▶ **Task goal**: From the entries, copy every line that carries the string "version".

Source texts of formatted documents:
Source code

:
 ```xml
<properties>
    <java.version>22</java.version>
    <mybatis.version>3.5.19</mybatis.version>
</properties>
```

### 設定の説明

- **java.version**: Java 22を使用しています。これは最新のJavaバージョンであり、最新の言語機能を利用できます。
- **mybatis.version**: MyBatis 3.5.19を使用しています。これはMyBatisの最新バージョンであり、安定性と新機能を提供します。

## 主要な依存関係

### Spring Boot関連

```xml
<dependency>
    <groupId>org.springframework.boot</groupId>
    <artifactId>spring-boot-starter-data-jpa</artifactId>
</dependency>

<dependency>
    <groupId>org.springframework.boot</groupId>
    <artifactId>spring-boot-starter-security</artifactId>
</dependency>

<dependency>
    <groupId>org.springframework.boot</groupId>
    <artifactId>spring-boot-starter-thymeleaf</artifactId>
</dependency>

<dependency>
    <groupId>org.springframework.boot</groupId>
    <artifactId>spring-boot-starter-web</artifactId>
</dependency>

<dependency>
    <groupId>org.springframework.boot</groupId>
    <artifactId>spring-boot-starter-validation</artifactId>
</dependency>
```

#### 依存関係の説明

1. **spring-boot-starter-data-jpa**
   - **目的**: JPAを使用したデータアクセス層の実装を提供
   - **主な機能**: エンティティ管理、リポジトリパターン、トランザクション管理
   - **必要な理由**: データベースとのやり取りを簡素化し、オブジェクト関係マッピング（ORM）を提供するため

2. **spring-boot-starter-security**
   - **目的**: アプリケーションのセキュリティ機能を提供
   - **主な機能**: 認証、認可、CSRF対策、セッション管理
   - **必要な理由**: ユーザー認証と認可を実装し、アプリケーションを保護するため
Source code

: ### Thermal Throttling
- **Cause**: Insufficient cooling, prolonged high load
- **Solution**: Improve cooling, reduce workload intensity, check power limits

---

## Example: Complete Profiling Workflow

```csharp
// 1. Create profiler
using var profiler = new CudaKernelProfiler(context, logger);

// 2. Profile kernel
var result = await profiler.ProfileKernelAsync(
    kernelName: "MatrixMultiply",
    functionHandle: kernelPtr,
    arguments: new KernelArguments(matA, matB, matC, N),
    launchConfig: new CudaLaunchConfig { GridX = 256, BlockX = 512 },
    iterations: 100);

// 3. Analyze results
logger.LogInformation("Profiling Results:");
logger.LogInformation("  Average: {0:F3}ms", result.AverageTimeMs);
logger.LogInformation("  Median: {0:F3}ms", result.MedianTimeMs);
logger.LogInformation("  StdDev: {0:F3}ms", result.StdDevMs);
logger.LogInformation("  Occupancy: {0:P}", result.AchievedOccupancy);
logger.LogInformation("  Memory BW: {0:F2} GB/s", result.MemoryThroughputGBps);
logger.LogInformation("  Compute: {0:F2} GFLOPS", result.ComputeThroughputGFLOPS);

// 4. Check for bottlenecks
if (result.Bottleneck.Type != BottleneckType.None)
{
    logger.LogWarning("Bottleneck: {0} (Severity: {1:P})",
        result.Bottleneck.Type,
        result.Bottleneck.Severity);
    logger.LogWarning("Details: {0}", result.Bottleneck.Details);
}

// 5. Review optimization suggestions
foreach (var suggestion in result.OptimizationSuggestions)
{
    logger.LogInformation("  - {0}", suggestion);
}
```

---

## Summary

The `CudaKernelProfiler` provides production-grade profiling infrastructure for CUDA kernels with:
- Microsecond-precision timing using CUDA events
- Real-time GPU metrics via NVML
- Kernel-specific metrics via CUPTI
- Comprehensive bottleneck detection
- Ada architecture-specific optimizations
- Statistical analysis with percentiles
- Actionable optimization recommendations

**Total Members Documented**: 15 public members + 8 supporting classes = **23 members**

▶ **Your response**:
    <java.version>22</java.version>
    <mybatis.version>3.5.19</mybatis.version>
- **java.version**: Java 22を使用しています。これは最新のJavaバージョンであり、最新の言語機能を利用できます。
- **mybatis.version**: MyBatis 3.5.19を使用しています。これはMyBatisの最新バージョンであり、安定性と新機能を提供します。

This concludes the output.